Menteri Kebudayaan (Menbud) Fadli Zon menyoroti penyaluran dana hibah yang selama ini mengalir ke rekening pribadi Paku Buwono XIII terkait Keraton Solo. Menanggapi hal tersebut, Paku Buwono (PB) XIV Purbaya menegaskan bahwa pihak Keraton hanya mengikuti prosedur dan kebijakan yang telah ditetapkan oleh pemerintah.
“Mengenai pernyataan Fadli Zon soal selama ini dana hibah ke pribadi? Ya, kita kan ikut arahan pemerintah, ya. Anggaran itu diturunkan juga bukan permintaan kita, apa arahan dari pemerintah,” ujar PB XIV Purbaya saat ditemui di Masjid Agung Solo, Jumat (23/1/2026), dilansir detikJateng.
Menurut PB XIV Purbaya, Keraton tidak dalam posisi mendesak pemerintah untuk mencairkan dana. Ia menyerahkan sepenuhnya keputusan mengenai anggaran tersebut kepada otoritas yang berwenang, termasuk koordinasi dengan pemerintah daerah.
“Diturunkan ya monggo, enggak ya monggo, gitu aja kan. Pak Luthfi selaku Gubernur juga saya kira lebih paham lah bagaimana (mekanismenya),” tambahnya.
Ketika dikonfirmasi kembali mengenai kesesuaian penyaluran dana hibah dengan regulasi yang ada, PB XIV Purbaya meyakini bahwa proses tersebut telah berjalan sesuai aturan main yang ditetapkan oleh pemberi hibah, yakni pemerintah.
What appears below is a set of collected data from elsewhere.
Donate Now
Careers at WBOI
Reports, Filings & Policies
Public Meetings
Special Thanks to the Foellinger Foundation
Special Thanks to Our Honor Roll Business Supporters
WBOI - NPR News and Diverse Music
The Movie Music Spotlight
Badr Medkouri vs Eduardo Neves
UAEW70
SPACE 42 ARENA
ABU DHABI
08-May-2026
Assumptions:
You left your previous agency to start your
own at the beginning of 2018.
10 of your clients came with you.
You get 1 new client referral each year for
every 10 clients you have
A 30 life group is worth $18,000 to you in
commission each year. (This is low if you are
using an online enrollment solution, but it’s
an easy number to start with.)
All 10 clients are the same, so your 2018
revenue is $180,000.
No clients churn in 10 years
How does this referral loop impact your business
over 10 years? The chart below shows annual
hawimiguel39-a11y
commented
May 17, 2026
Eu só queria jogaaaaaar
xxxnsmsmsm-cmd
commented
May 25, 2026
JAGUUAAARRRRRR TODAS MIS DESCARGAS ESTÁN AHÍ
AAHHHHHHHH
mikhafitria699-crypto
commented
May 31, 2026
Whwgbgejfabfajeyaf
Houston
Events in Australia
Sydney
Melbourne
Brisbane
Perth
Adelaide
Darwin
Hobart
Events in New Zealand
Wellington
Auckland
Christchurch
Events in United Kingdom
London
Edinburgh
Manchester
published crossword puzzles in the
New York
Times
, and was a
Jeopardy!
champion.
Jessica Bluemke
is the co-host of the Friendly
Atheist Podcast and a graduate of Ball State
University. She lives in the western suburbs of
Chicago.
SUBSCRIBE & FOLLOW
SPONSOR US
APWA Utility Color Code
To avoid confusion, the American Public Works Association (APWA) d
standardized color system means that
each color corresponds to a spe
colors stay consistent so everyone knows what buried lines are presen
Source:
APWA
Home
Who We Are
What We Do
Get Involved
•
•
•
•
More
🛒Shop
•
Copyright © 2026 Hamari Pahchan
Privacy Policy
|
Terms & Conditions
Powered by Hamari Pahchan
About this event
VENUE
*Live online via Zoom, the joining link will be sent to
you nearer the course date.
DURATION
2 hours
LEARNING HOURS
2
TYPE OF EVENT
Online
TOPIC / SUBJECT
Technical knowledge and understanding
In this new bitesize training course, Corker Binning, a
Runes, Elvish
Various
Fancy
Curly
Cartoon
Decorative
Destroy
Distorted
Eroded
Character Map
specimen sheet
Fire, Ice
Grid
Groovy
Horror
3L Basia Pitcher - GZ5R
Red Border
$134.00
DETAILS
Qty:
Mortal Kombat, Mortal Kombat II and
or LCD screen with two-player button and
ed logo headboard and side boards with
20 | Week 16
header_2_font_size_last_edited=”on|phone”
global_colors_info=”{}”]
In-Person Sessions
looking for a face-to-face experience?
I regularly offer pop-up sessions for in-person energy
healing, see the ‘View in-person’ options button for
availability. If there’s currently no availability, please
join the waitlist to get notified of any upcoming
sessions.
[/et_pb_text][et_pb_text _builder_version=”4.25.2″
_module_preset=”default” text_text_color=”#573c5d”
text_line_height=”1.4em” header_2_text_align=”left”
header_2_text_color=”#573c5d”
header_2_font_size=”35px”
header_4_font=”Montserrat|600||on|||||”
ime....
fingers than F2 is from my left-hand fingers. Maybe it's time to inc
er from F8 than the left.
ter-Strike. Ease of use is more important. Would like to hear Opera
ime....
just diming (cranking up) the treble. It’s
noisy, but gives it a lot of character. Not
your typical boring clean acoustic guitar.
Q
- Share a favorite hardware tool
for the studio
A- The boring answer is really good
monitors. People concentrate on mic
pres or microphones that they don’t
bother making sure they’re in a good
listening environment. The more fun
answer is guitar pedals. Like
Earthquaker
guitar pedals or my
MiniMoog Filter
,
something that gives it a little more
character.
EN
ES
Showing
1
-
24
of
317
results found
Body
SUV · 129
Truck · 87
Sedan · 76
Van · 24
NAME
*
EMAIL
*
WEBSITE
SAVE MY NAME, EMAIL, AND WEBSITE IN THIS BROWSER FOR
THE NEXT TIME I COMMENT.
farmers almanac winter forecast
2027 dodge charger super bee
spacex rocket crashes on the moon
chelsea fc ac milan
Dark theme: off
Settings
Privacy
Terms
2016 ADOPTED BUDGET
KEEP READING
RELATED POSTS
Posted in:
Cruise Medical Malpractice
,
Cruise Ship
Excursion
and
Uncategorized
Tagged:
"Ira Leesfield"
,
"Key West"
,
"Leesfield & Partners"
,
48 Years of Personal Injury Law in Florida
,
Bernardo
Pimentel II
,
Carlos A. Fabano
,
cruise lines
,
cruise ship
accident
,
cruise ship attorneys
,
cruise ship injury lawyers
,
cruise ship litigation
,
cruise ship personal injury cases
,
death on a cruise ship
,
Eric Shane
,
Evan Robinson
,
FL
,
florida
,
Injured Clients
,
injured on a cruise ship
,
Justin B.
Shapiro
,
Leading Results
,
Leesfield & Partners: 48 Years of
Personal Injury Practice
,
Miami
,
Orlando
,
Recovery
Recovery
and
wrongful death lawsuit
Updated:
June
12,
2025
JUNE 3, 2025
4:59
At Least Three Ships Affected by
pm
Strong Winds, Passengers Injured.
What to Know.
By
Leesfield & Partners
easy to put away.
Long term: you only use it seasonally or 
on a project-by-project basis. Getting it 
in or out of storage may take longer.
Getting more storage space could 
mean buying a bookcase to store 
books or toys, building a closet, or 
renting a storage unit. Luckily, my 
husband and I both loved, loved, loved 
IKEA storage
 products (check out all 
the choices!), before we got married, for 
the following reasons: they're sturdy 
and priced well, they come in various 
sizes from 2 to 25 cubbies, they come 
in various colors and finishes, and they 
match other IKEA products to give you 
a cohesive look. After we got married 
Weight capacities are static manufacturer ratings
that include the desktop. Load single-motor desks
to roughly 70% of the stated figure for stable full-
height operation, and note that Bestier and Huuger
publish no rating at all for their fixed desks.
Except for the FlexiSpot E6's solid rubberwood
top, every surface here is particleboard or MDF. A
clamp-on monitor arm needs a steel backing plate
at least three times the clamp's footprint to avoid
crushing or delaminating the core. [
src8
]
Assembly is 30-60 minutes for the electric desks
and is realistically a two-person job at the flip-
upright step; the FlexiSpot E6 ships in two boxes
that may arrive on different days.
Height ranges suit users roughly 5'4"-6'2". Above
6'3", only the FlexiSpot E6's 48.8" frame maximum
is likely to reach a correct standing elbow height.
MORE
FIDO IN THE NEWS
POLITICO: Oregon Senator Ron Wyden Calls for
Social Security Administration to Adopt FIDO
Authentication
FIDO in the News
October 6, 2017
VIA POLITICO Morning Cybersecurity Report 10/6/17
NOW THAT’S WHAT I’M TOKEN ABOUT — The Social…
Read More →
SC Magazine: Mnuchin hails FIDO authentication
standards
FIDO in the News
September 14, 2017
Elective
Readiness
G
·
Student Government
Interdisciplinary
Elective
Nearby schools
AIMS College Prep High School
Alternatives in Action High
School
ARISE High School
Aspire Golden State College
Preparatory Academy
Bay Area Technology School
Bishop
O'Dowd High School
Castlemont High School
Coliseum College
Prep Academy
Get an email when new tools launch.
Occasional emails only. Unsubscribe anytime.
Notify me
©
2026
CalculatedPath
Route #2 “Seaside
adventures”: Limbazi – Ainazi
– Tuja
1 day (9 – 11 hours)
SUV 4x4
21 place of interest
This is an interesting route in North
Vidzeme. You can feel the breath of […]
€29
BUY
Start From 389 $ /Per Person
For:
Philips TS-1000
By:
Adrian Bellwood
“Saya kira sudah (sesuai aturan). Itu kan kita mengikuti arahan pemerintah, gitu kan,” tuturnya.
Fadli Zon Soroti Penerima Hibah
Sebelumnya, Menbud Fadli Zon mengungkapkan bahwa Keraton Solo menerima hibah dari berbagai sumber, termasuk Pemerintah Kota Surakarta, Pemerintah Provinsi Jawa Tengah, dan APBN. Namun, ia mencatat bahwa penerima dana hibah tersebut atas nama pribadi.
“Keraton Solo mendapatkan hibah dari Pemerintah Kota Solo dari provinsi kemudian dari APBN. Nah selama ini menurut keterangan itu penerimanya itu pribadi. Nah kita ingin ada ke depan itu ingin ada pertanggungjawaban terutama terkait bagaimana tanggung jawab hibah yang diberikan termasuk yang dari APBN,” kata Fadli dalam rapat kerja dengan Komisi X DPR pada Kamis (22/1/2026).